/sHAM

Compact representations of convolutional neural networks via weight pruning and quantization

Primary LanguagePythonApache License 2.0Apache-2.0

Efficient and Compact Representations of Deep Neural Networks via Entropy Coding

HAM and sHAM

We have improved our HAM and sHAM compressed matrices formats by using a Canonical Huffman code that does not require to access the Huffman tree to perform decoding.

Experiments

We have tested the space occupancy, dot time and energy requirements of HAM and sHAM and compared them to other state of the art techniques:

  • Compressed Sparse Column (CSC)
  • Index Map (IM)
  • Compressed Shared Elements Row (CSER)

Data

The tests have been performed on the dense layers of two deep neural networks and on five benchmark matrices (check the paper for the references).

DNNs (with different combinations of pruning and quantization):

  • VGG19, trained on the MNIST dataset.
  • DeepDTA, trained on the DAVIS dataset.

Benchmark matrices:

Matrix rows columns 1-sparsity distinct values
orsreg_1 2205 2205 2.907e−3 111
SiNa 5743 5743 6.027e−6 24317
Covtype 581012 54 2.200e−1 6682
Census 2458285 68 5.697e−1 45
ImageNet 1262102 900 3.099e−1 824

Getting started

Requirements and installation

  • Install python3, python3-pip and python3-venv.

  • Make sure that python --version starts by 3 or execute alias python='python3' in the shell.
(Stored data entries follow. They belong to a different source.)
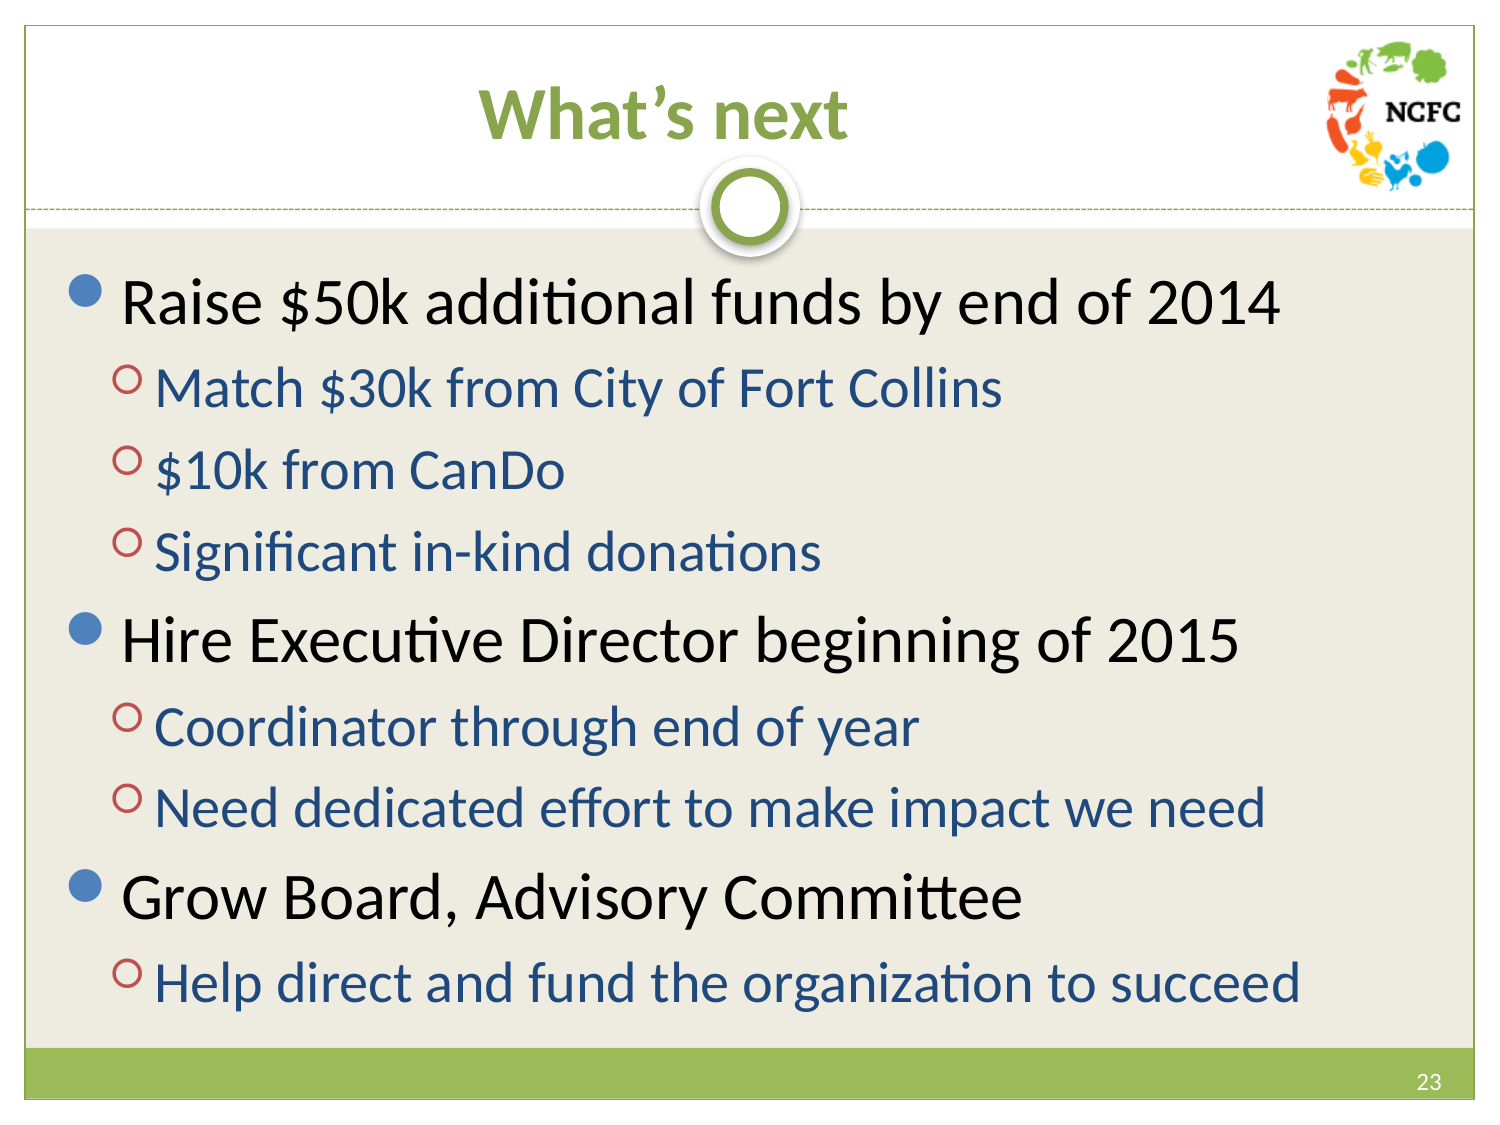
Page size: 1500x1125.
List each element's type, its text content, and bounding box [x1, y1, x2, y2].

list Raise $50k additional funds by end of 2014 Match $30k from City of Fort Collins $10k from CanDo Significant in-kind donations Hire Executive Director beginning of 2015 Coordinator through end of year Need dedicated effort to make impact we need Grow Board, Advisory Committee Help direct and fund the organization to succeed [49, 250, 1445, 1067]
picture [1316, 32, 1470, 201]
title What’s next [49, 37, 1279, 162]
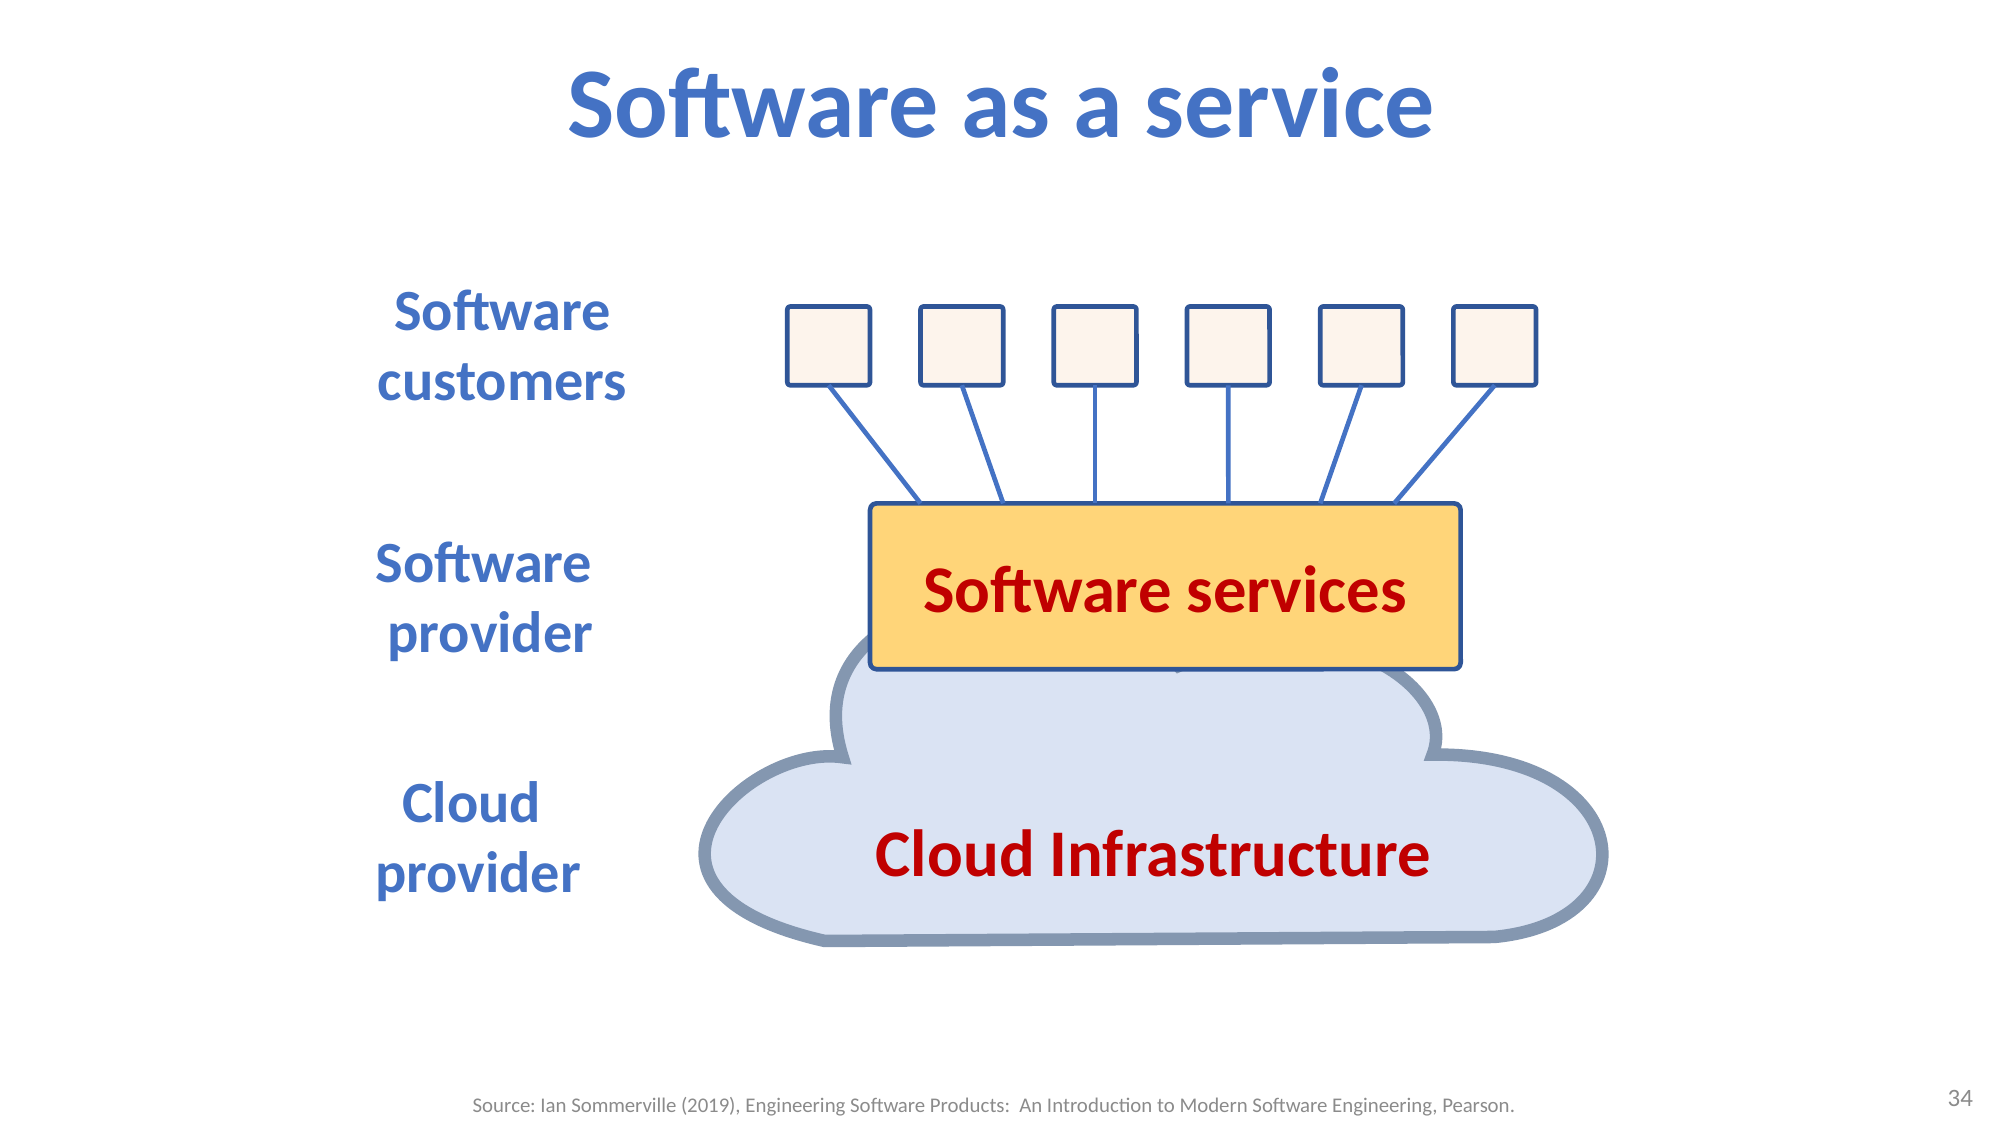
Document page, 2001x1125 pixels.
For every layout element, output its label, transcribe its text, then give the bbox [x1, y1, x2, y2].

text_box [1186, 306, 1270, 386]
text_box Cloud provider [259, 757, 697, 912]
text_box [920, 306, 1004, 386]
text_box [1320, 385, 1362, 504]
footer Source: Ian Sommerville (2019), Engineering Software Products: An Introduction to Modern Software Engineering, Pearson. [350, 1082, 1638, 1125]
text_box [828, 385, 921, 504]
text_box [1320, 306, 1403, 386]
text_box Cloud Infrastructure [704, 640, 1603, 942]
text_box Software provider [277, 517, 704, 672]
text_box [1053, 306, 1137, 386]
text_box [1453, 306, 1537, 386]
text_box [1394, 385, 1495, 504]
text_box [961, 385, 1004, 504]
title Software as a service [326, 19, 1677, 175]
slide_number 34 [1830, 1076, 1989, 1116]
text_box Software customers [264, 265, 741, 420]
text_box [787, 306, 871, 386]
text_box Software services [870, 503, 1461, 670]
  • Create a virtual environment and activate it:

    python3 -m venv /path/to/new/virtual/environment
    source /path/to/new/virtual/environment/bin/activate
    
  • Install the required dependencies:

    pip install -r ./requirements.txt
    

Repository content description

The python script utils.py contains all the primitives used to build the compressed structures and to compute the associated space occupancy, matrix-vector multiplication time and energy requirements.

The main folder contains three directories:

  • c_dot, containing the source code written in C language and the executable files to perform the matrix-vector multiplication of our sparse formats.

  • nns, containing a Python script (experiments.py) to reproduce the experiments shown in the paper, with all the required data; the results in .csv format are stored in the result folder.

  • benchmark, organized as the nns directory.

In the main folder, there are also two .sh scripts to run the experiments (detailed below, in the Usage section).

Usage

We provide two simple .sh scripts to run the experiments:

  • small_experiments.sh computes space occupancy, dot time and energy requirements for DeepDTA, orsreg_1 and SiNa
  • full_experiments.sh computes space occupancy, dot time and energy requirements for all the matrices

Warning: Census and ImageNet might take some time and memory to build the compressed structures.

Compiling the .c files for the dot product can be easily done by running from the main directory the following:

gcc -w -fPIC -shared -o c_dot/ham_dot_partial.so c_dot/ham_dot_partial.c -pedantic -Wall -pthread
gcc -w -fPIC -shared -o c_dot/sham_dot_partial.so c_dot/sham_dot_partial.c -pedantic -Wall -pthread

Downloading the matrices

In order to reproduce the experiments, you should download this .tar.gz file, containing all the matrices, and merge the repository with the downloaded data.